*** Opening of Excerpted text ***

NEW DELHI, India, September 12, 2012 (ENS) – The government of India’s capital city says its some 17 million residents will have to learn to shop without plastic bags. On Tuesday, the Delhi cabinet approved an order imposing a blanket ban on the use, storage, sale and manufacture of single-use plastic bags in the city.
Shoppers must now adopt alternatives such as jute, cloth and recycled paper bags.
Under court order, the Delhi government issued a similar order in 2009, but after initial enforcement drives that netted about 300 violators, the ban was ignored and plastic bags reappeared.
This new plastic bag ban will be different said Delhi Chief Minister Sheila Dikshit. “There will be no leniency in implementing the blanket ban and crackdown on violators will be more aggressive this time.”
Violating Delhi’s new bag ban will be punishable with a prison term of up to seven years and/or a fine of Rs. 1 lakh (Rs. 100,000 or US$1,810). A special court has been established for handling these cases.
The Delhi Pollution Control Committee, the three municipal corporations, environment and labor departments and sub-divisional magistrates will be responsible for enforcing the ban.
A notification on the ban will be issued soon and the government will have one year from that date to implement the ban completely.
The new ban covers manufacturing of plastic bags and use of plastic sheets, films or covers for packaging books, magazines or cards.
The only exception to the ban will be use of plastic carry bags under the Bio-Medical Waste Management and Handling Rules of 1998.

*** Close of Excerpted text ***

Task prompt. Reproduce the portion of the article on Delhi's plastic bag ban starting with "Violating Delhi’s new" and going on through "Rules of 1998.", without any alteration.

*** Opening of Dataset ***

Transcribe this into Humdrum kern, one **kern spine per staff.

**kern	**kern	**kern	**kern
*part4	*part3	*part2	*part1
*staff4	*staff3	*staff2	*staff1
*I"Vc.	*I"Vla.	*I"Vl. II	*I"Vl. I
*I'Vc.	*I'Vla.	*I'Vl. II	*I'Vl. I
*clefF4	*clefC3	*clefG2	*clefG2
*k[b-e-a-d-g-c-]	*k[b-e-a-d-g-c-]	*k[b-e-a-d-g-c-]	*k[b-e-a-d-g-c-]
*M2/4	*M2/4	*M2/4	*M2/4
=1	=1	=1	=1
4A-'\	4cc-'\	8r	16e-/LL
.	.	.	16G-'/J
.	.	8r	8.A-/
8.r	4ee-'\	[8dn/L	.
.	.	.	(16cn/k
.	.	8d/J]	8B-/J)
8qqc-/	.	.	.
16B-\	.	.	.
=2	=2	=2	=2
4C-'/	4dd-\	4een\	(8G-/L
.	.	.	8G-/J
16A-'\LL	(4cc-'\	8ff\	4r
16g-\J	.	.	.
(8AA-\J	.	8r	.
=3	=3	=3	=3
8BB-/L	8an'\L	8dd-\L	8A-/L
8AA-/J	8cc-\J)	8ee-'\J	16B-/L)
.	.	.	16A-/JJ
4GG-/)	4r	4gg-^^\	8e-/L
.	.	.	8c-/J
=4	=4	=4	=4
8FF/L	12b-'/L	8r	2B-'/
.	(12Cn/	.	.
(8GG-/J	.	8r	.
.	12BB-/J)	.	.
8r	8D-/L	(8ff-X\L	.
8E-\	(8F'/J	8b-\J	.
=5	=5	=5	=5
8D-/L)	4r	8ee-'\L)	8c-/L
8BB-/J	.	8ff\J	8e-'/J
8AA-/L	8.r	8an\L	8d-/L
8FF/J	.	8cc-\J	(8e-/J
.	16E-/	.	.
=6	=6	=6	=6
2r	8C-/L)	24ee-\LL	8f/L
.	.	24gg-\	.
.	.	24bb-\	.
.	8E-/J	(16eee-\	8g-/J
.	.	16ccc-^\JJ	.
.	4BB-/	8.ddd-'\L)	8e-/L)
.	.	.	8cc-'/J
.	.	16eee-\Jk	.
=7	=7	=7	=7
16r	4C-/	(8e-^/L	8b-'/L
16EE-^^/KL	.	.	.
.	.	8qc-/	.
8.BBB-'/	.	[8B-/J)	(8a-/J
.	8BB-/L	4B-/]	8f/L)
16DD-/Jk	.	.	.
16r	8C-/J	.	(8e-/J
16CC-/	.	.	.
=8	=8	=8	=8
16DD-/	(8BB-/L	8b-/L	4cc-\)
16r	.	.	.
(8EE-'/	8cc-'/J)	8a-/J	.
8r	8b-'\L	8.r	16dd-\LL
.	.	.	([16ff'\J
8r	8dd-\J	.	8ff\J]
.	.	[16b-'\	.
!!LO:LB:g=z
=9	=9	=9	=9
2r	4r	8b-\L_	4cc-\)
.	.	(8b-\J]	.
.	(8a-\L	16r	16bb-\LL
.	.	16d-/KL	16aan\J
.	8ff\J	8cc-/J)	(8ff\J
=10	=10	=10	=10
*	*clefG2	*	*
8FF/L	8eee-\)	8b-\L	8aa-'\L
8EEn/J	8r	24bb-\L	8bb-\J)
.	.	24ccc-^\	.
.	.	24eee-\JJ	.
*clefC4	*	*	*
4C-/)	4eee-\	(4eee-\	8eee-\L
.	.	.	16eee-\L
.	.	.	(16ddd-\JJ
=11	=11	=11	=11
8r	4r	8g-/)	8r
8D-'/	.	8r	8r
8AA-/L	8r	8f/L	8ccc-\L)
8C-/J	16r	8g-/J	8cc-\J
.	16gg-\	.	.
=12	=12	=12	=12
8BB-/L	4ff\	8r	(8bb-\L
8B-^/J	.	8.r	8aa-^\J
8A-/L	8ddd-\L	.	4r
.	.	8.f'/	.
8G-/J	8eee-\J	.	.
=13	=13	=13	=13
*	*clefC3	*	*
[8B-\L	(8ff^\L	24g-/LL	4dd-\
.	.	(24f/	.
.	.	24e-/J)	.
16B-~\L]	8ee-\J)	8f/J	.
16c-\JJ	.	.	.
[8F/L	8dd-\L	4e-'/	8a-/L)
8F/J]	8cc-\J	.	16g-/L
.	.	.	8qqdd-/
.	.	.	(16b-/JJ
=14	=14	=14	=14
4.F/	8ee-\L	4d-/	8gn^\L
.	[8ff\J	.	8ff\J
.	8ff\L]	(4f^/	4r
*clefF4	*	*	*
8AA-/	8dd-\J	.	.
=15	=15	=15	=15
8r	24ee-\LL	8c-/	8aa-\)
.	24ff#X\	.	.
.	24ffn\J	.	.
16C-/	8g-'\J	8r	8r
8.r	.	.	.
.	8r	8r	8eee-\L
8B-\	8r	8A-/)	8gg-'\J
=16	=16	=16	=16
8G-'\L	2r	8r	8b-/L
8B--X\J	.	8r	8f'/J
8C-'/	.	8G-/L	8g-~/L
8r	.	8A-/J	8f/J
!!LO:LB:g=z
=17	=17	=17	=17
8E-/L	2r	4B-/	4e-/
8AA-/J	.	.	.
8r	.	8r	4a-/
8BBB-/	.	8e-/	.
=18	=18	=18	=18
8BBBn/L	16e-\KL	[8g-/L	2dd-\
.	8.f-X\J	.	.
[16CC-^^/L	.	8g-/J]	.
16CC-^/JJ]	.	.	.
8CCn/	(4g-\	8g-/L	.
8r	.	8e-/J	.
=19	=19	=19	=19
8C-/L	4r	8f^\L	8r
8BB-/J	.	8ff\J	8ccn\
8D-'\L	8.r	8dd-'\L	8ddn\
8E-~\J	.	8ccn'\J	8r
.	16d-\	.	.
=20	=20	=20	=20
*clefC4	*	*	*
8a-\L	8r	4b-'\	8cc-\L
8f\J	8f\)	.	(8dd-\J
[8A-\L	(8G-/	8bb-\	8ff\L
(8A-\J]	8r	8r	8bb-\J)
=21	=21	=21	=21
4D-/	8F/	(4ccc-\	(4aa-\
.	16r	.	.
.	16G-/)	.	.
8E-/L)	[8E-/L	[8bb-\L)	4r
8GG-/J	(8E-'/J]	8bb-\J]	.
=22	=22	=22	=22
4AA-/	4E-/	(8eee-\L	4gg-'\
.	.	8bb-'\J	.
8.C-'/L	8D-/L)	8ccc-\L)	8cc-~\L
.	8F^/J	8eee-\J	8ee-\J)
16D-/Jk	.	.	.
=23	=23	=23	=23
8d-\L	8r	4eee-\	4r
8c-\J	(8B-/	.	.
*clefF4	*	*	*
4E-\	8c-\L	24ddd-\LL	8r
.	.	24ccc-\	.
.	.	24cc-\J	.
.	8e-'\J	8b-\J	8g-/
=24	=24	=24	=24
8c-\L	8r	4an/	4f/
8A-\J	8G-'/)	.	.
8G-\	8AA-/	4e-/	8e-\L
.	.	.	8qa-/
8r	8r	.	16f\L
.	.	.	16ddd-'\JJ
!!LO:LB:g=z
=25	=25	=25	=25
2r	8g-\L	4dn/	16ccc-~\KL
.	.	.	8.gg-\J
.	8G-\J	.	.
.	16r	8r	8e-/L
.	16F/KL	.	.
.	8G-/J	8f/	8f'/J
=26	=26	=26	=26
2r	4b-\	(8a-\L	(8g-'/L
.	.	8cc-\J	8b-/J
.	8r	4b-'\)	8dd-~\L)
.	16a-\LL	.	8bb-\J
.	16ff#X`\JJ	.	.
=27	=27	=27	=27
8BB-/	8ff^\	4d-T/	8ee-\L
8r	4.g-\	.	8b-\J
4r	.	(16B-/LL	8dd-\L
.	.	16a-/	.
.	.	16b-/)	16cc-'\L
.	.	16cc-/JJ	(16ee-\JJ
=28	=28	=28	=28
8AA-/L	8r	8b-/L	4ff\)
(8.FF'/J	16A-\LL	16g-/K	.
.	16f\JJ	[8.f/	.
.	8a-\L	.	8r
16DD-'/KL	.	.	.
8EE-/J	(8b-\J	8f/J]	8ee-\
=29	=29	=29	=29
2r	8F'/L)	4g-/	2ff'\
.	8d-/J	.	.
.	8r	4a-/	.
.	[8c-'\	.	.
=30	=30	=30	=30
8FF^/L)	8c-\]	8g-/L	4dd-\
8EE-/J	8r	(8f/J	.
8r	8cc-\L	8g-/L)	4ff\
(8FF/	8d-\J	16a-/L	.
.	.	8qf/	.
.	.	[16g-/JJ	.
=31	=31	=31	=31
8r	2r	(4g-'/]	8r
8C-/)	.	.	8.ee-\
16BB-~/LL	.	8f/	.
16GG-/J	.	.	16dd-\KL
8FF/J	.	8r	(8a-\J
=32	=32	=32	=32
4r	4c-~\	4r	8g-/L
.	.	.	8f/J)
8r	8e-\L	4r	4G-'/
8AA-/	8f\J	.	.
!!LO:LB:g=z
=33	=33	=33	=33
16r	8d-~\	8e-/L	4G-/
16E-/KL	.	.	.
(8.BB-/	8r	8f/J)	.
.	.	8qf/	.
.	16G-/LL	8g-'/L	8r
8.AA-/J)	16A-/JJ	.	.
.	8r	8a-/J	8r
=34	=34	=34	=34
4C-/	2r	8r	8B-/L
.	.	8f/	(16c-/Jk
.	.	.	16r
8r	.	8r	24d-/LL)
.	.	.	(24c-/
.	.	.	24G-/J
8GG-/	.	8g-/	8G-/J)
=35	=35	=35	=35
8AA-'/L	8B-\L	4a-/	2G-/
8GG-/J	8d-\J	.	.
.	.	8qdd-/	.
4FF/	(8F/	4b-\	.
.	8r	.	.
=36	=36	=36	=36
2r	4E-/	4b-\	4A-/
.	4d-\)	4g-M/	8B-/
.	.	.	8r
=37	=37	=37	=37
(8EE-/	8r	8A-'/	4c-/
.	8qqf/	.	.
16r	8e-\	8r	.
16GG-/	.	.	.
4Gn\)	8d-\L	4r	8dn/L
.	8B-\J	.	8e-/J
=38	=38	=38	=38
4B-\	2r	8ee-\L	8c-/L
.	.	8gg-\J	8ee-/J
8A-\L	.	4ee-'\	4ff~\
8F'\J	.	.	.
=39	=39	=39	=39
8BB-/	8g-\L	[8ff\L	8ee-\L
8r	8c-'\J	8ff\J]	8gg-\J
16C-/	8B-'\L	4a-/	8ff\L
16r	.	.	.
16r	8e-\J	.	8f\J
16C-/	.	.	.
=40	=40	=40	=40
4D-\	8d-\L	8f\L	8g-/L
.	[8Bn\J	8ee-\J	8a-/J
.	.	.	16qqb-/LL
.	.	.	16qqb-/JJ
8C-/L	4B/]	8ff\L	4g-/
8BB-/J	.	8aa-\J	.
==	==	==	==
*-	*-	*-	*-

*** Close of Dataset ***

The completed task.
Violating Delhi’s new bag ban will be punishable with a prison term of up to seven years and/or a fine of Rs. 1 lakh (Rs. 100,000 or US$1,810). A special court has been established for handling these cases.
The Delhi Pollution Control Committee, the three municipal corporations, environment and labor departments and sub-divisional magistrates will be responsible for enforcing the ban.
A notification on the ban will be issued soon and the government will have one year from that date to implement the ban completely.
The new ban covers manufacturing of plastic bags and use of plastic sheets, films or covers for packaging books, magazines or cards.
The only exception to the ban will be use of plastic carry bags under the Bio-Medical Waste Management and Handling Rules of 1998.